Tracing water masses with nutrients

Juliana Leonel

These four are where created with the The WOCE Hydrographic Program Office (WHPO) data for the Atlantic section (A16, see Out4 [4] for a map). The data bottle have records of salinity, temperature, oxygen, phosphate, nitrate, and total inorganic carbon in the water column.

The goal of this figure is to teach the concept of the [Redfield ratio](https://en.wikipedia.org/wiki/Redfield_ratio) and how we can identify water masses based on nutrients that are not being re-mineralized as predicted by Redfield.

In the top left panel we can see that the proportion of Nitrate to Phosphate is linear and almost exactly what we expect from Redfield (15.3 to 1 and we got 15.22 to 1). This means that all the nutrients are being re-mineralized and consumed at the expected rate.

However, in the top right panel, we can see a lot of scattered points that makes this deviate from the expected ratio for Apparent Oxygen Utilization and Phosphate (AOU), expected 66.48 to 1 but got 76.1 to 1. This indicates that some nutrients may have been pre-formed before the system reached a balance.
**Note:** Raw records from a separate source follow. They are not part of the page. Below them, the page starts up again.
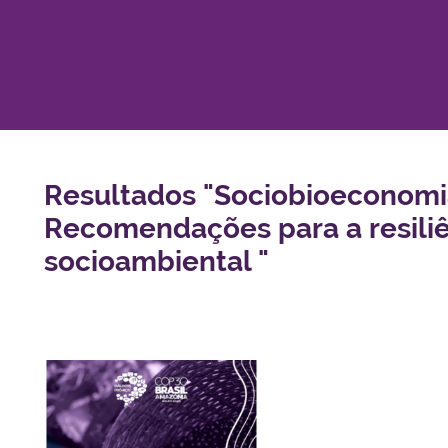
Resultados "Sociobioeconomia
Recomendações para a resiliên
socioambiental "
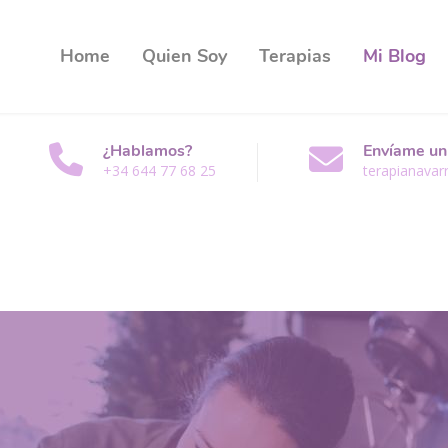
Home
Quien Soy
Terapias
Mi Blog
¿Hablamos?
Envíame un
+34 644 77 68 25
terapianava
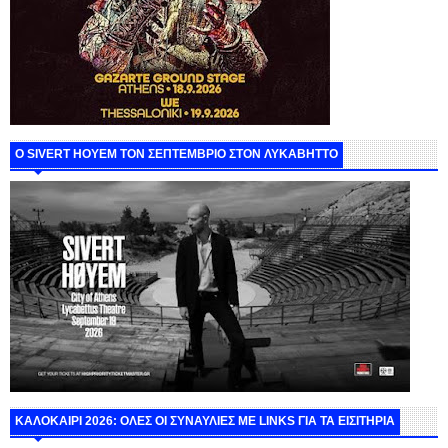
Ο SIVERT HOYEM ΤΟΝ ΣΕΠΤΕΜΒΡΙΟ ΣΤΟΝ ΛΥΚΑΒΗΤΤΟ
ΚΑΛΟΚΑΙΡΙ 2026: ΟΛΕΣ ΟΙ ΣΥΝΑΥΛΙΕΣ ΜΕ LINKS ΓΙΑ ΤΑ ΕΙΣΙΤΗΡΙΑ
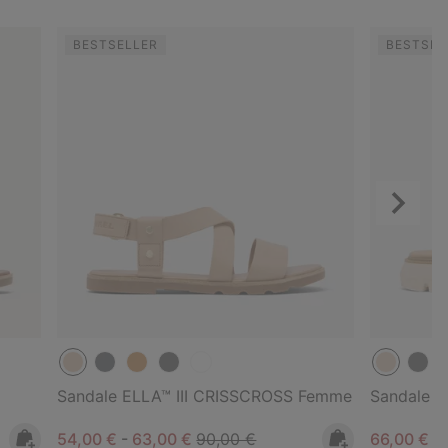
BESTSELLER
BESTSEL
Suivant
Sandale ELLA™ III CRISSCROSS Femme
Sandale 
Minimum sale price:
Maximum sale price:
Regular price:
Sale price
Re
54,00 €
-
63,00 €
90,00 €
66,00 €
1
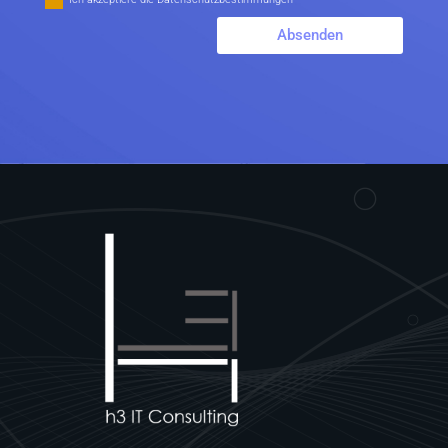
Absenden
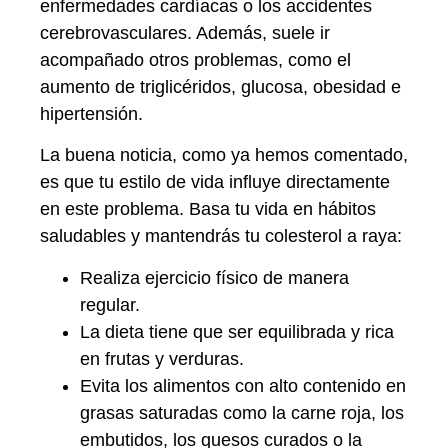
enfermedades cardíacas o los accidentes
cerebrovasculares. Además, suele ir
acompañado otros problemas, como el
aumento de triglicéridos, glucosa, obesidad e
hipertensión.
La buena noticia, como ya hemos comentado,
es que tu estilo de vida influye directamente
en este problema. Basa tu vida en hábitos
saludables y mantendrás tu colesterol a raya:
Realiza ejercicio físico de manera
regular.
La dieta tiene que ser equilibrada y rica
en frutas y verduras.
Evita los alimentos con alto contenido en
grasas saturadas como la carne roja, los
embutidos, los quesos curados o la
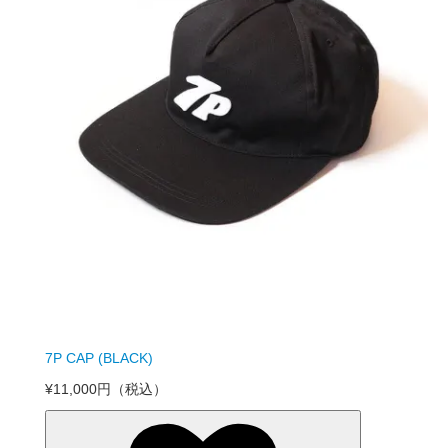
7P CAP (BLACK)
¥11,000円
（税込）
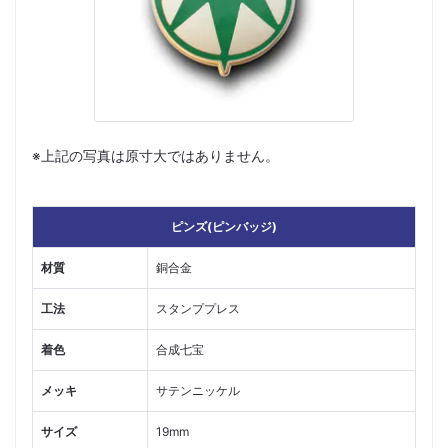
※上記の写真は原寸大ではありません。
ピンズ(ピンバッジ)
材質
銅合金
工法
スタンププレス
着色
合成七宝
メッキ
サテンニッケル
サイズ
19mm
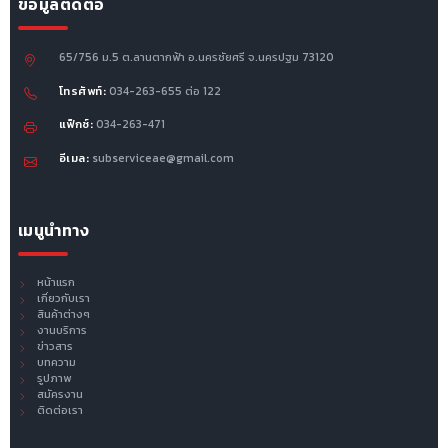
ข้อมูลติดต่อ
65/756 ม.5 ต.ลานตากฟ้า อ.นครชัยศรี จ.นครปฐม 73120
โทรศัพท์:
034-263-655 ต่อ 122
แฟ็กซ์:
034-263-471
อีเมล:
subserviceae@gmail.com
เมนูนำทาง
หน้าแรก
เกี่ยวกับเรา
สินค้าต่างๆ
งานบริการ
ข่าวสาร
บทความ
รูปภาพ
สมัครงาน
ติดต่อเรา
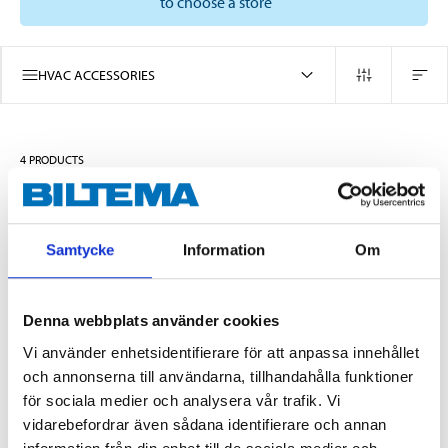
to choose a store
HVAC ACCESSORIES
4
PRODUCTS
Samtycke
Information
Om
Denna webbplats använder cookies
Vi använder enhetsidentifierare för att anpassa innehållet
och annonserna till användarna, tillhandahålla funktioner
för sociala medier och analysera vår trafik. Vi
139
:-
139
:-
vidarebefordrar även sådana identifierare och annan
Leakage guard,
Leakage guard,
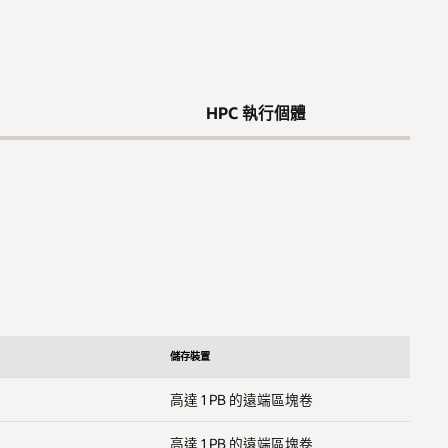
HPC 執行個體
儲存裝置
高達 1 PB 的遠端區塊卷
高達 1 PB 的遠端區塊卷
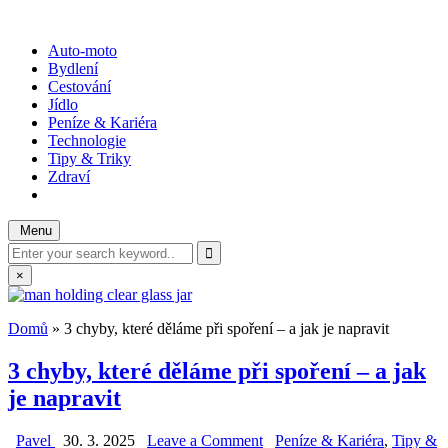
Skip
to
WOTODO?
rady, tipy a triky
Auto-moto
content
Bydlení
Cestování
Jídlo
Peníze & Kariéra
Technologie
Tipy & Triky
Zdraví
Menu
Search
for:
×
Domů
»
3 chyby, které děláme při spoření – a jak je napravit
3 chyby, které děláme při spoření – a jak
je napravit
on
Posted
Pavel
30. 3. 2025
Leave a Comment
Peníze & Kariéra
,
Tipy &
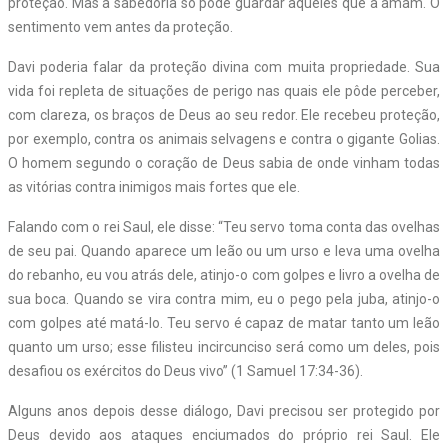
proteção. Mas a sabedoria só pode guardar aqueles que a amam. O
sentimento vem antes da proteção.
Davi poderia falar da proteção divina com muita propriedade. Sua
vida foi repleta de situações de perigo nas quais ele pôde perceber,
com clareza, os braços de Deus ao seu redor. Ele recebeu proteção,
por exemplo, contra os animais selvagens e contra o gigante Golias.
O homem segundo o coração de Deus sabia de onde vinham todas
as vitórias contra inimigos mais fortes que ele.
Falando com o rei Saul, ele disse: “Teu servo toma conta das ovelhas
de seu pai. Quando aparece um leão ou um urso e leva uma ovelha
do rebanho, eu vou atrás dele, atinjo-o com golpes e livro a ovelha de
sua boca. Quando se vira contra mim, eu o pego pela juba, atinjo-o
com golpes até matá-lo. Teu servo é capaz de matar tanto um leão
quanto um urso; esse filisteu incircunciso será como um deles, pois
desafiou os exércitos do Deus vivo” (1 Samuel 17:34-36).
Alguns anos depois desse diálogo, Davi precisou ser protegido por
Deus devido aos ataques enciumados do próprio rei Saul. Ele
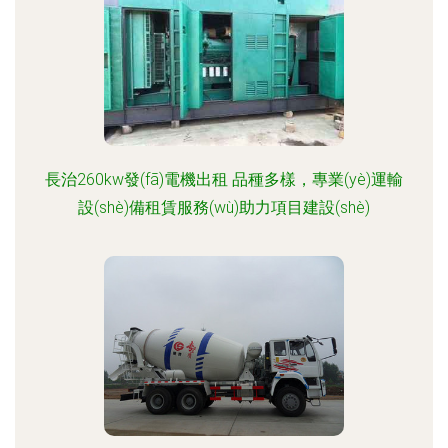
長治260kw發(fā)電機出租 品種多樣，專業(yè)運輸
設(shè)備租賃服務(wù)助力項目建設(shè)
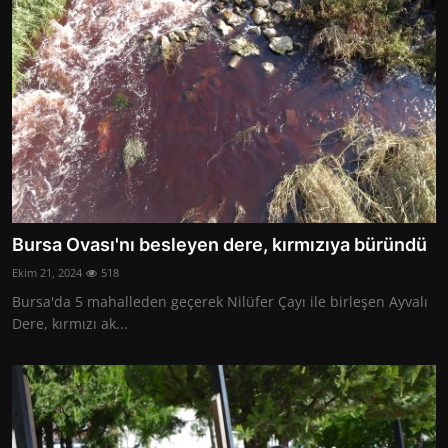
Bursa Ovası'nı besleyen dere, kırmızıya büründü
Ekim 21, 2024
518
Bursa'da 5 mahalleden geçerek Nilüfer Çayı ile birleşen Ayvalı
Dere, kırmızı ak...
This extra nutrient won’t be utilized in the biogeochemical sense and can be used as a tracer for water masses.

In order to investigate the scatter we can filter the date based on the density layer. This can help us reduce the number of water masses we are looking at. The bottom panels show the Nitrate/AOU (left) and Phosphate/AOU (right) ratios for the density layer of >=25,<= 26.7 kg m$^{-3}$.

This is a layer closer to the surface, probably where the extra nutrients are coming from. The colors the CFC-11/CFC-12 ratio normalized, that gives an idea of the [water mass age](https://en.wikipedia.org/wiki/Chlorofluorocarbon#CFC_and_SF6_tracer-derived_age_of_ocean_water).

We can note easily that the “outliers” are older and therefore, the pre-formed nutrients we want to use as tracer for this particular water mass.